You can’t eat ambiance, but it certainly can add to a dining experience. At Musso and Frank Grill the ambiance is everywhere.

Over there is the table where Charlie Chaplin always ate. That yellow color on the mural high up on the back wall of the big room is from Humphrey Bogart’s cigarette smoke. The well-seasoned flame grill behind the counter has turned out hundreds of thousands of rib eyes, porterhouses and fillet mignons. Those three bartenders, they have combined for more than 100 years of service behind the classic cherry wood bar. And step out the front door and you will be standing in the heart of fabled Hollywood Boulevard.

Musso and Frank Grill is the oldest restaurant in Hollywood and the third oldest in the City of Los Angeles, having opened in 1919. There isn’t a name or a legend from the history and lore of Hollywood that hasn’t passed through Musso and Frank.

As for the food, the menu is appropriately steeped in the history of the restaurant. Most items trace back to the days before low fat or cholesterol became part of anyone’s awareness. The marinated herring with onions appetizer can’t be found on modern deli menus. But you can get it a Musso and Frank. The appetizer list starts with cocktail franks and includes shrimp cocktails and crab cocktails. There is an array of salads that shun modern day fancy in favor of 1950s solid.

When it comes to main courses, grab a steak. Or go for my favorite liver and onions. The lamb is from Colorado, where they are producing the best in the nation if not the world. Saturday night is short ribs night. I have friends who drive down from Ventura and spend the night in Hollywood just so they can dine on the short ribs.

Want a Perfect Manhattan? You don’t need to teach these bartenders how to make one. And the martinis are classics – a full glass and a side bottle for the overage.

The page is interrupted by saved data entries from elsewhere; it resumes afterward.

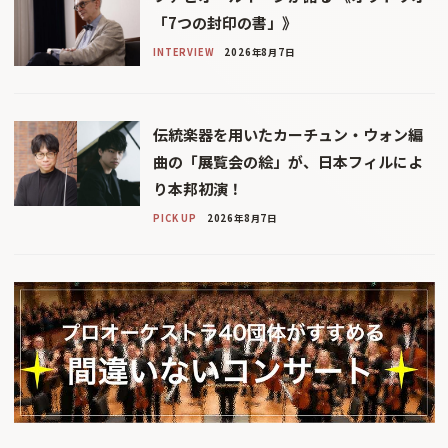
「7つの封印の書」》
INTERVIEW
2026年8月7日
伝統楽器を用いたカーチュン・ウォン編
曲の「展覧会の絵」が、日本フィルによ
り本邦初演！
PICK UP
2026年8月7日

History embraces you as soon as you walk into Musso and Frank. It’s a place where writers have gathered for decades, where news reporters and movie stars have mingled. It’s a place in which the famous can dine and not be bothered for autographs or gawked at by other diners. Regulars have dined here for 40 or 50 years, or longer. Now, their children and grandchildren carry the torch.

Musso and Frank is the last remaining icon of Hollywood’s restaurant hey day, standing proudly at the intersection of history and tomorrow, the junction of ambiance and fine food.